How to Safeguard Your API Keys and Prevent Data Disclosure

July 1, 2023

Sensitive information is always at risk of exposure, which can lead to severe consequences. This article will explore the potential risks of exposing API keys and other crucial data. We'll use a different API service as an example to illustrate the concepts effectively.

Understanding API Data Exposure

Imagine you're developing a script that utilizes an API to fetch valuable data. For instance, let's consider a script that retrieves stock market data from the Alpha Vantage API:

GET "https://www.alphavantage.co/query?function=TIME_SERIES_DAILY&symbol=MSFT&apikey={YOUR API KEY}"

It's not uncommon for developers to store their API keys (a secret) directly in the script file for quick and convenient testing. Here's a script example using Python and a fictional API key:

# app.py

api_key = "12abc3d45ef6789012345g6789h0ij12"

function = "TIME_SERIES_DAILY"

symbol = "MSFT"

base_url = "https://www.alphavantage.co/query?"

final_url = base_url + "function=" + function + "&symbol=" + symbol + "&apikey=" + api_key

While this approach may seem practical, it poses a significant security risk. When code like this is pushed to a public GitHub repository, it exposes the secret API key. Consequently, this private access token should never be visible to anyone outside the privileged users within your organization.

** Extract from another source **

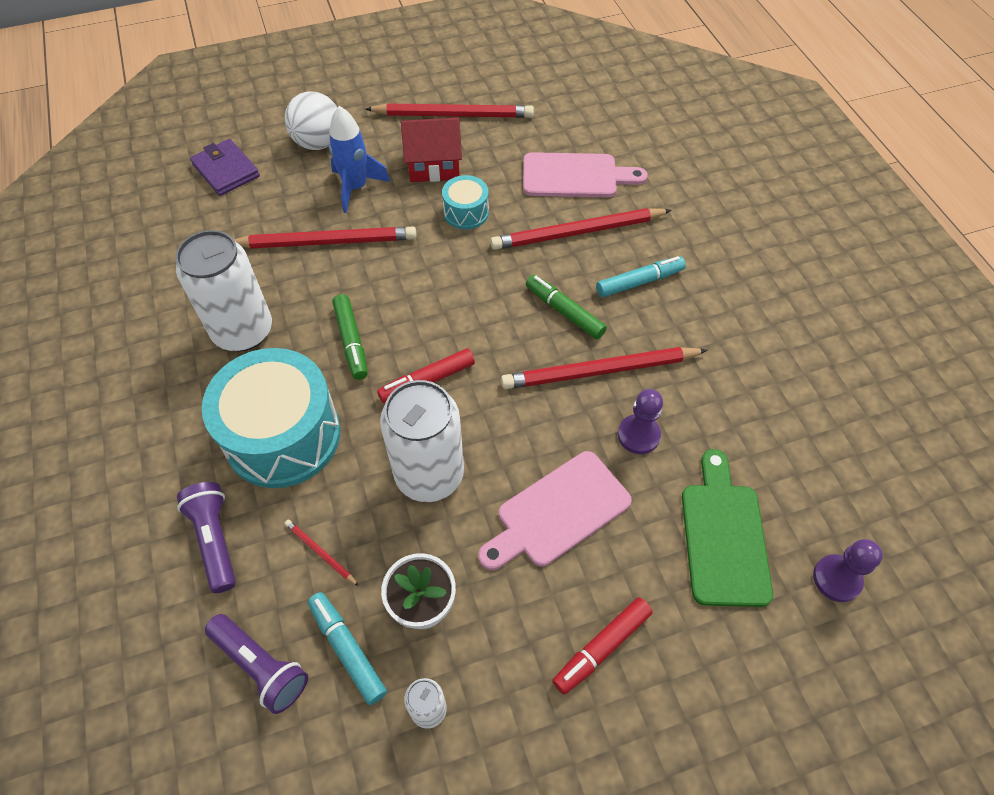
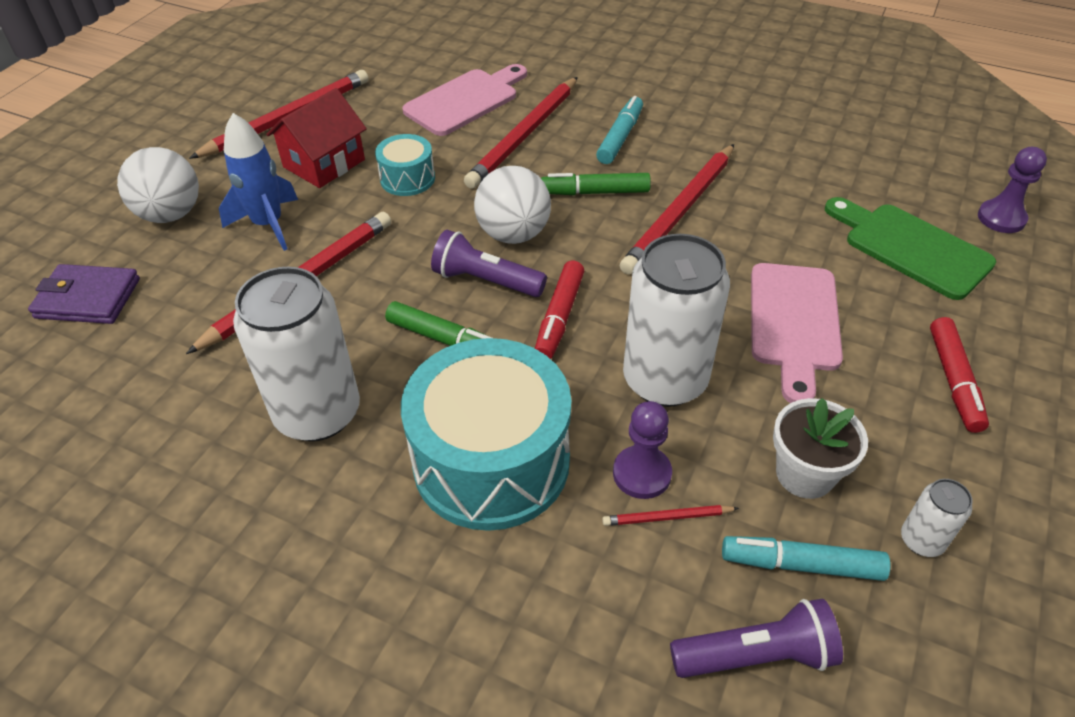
camera: 45 degrees left, 10 degrees down
purple flashlight [177,482,236,593] -> purple flashlight moved to [431,230,547,297]
purple pawn [618,389,663,454] -> purple pawn moved to [613,401,672,499]
none -> white ball [474,166,551,244]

Additionally, several other issues arise from this exposure:

1. License Agreement Breach: Sharing the stolen key may breach your license agreement with the API vendor.

2. API Request Throttling: Adversaries can exploit the stolen key to make excessive API calls beyond the permitted scope of your license, causing the API vendor to throttle your requests.

3. Potential Security Breach: If the exposed private API key grants access to sensitive data, such as a cloud storage account, it can invite a severe security breach.

Securing Sensitive Data

So, how can we effectively shield API keys and other sensitive data in languages like Python when collaborating on GitHub? The solution is straightforward. We need to establish a configuration file to store the required code for accessing our API keys (and other sensitive information). This file should be included in our code files when necessary but excluded from version control using a `.gitignore` file. This way, the application can function as expected while ensuring that sensitive credentials remain safe, preventing their exposure on GitHub.

Continuing our previous example, we'll create a separate code file named `config.py` to store our API key. Then, we modify the relevant lines in `app.py` to fetch the API key from `config.py,` as indicated in the modified code below:

# config.py

api_key = "12abc3d45ef6789012345g6789h0ij12"

# app.py

import config

function = "TIME_SERIES_DAILY"

symbol = "MSFT"

base_url = "https://www.alphavantage.co/query?"

final_url = base_url + "function=" + function + "&symbol=" + symbol + "&apikey=" + config.api_key

To ensure `config.py` doesn't end up on GitHub, we need to add it to the `.gitignore` file:

# .gitignore

config.py

Only `app.py` and `.gitignore` will be uploaded to the public repository when pushing to GitHub. Consequently, the sensitive information in `config.py` will remain confidential and secure.

Removing Previously Pushed Sensitive Data

If you have unintentionally pushed sensitive data to a GitHub repository in the past, it's crucial to remove it immediately. GitHub provides a guide on how to remove such data effectively. Please refer to that guide for instructions on rectifying the issue.

Conclusion

Although it may appear simple, this practice is a powerful approach when handling credentials. Best practices dictate that secure credentials should not be directly assigned to variables unless the file is excluded from version control. Depending on your organization's standards, applying this methodology to self-hosted version control may also be beneficial. Regardless of where version control is hosted (local or cloud-based), it's essential to know precisely where sensitive credentials are stored and avoid pushing them to version control. By following these steps, you can safeguard your API keys and prevent the inadvertent disclosure of sensitive data.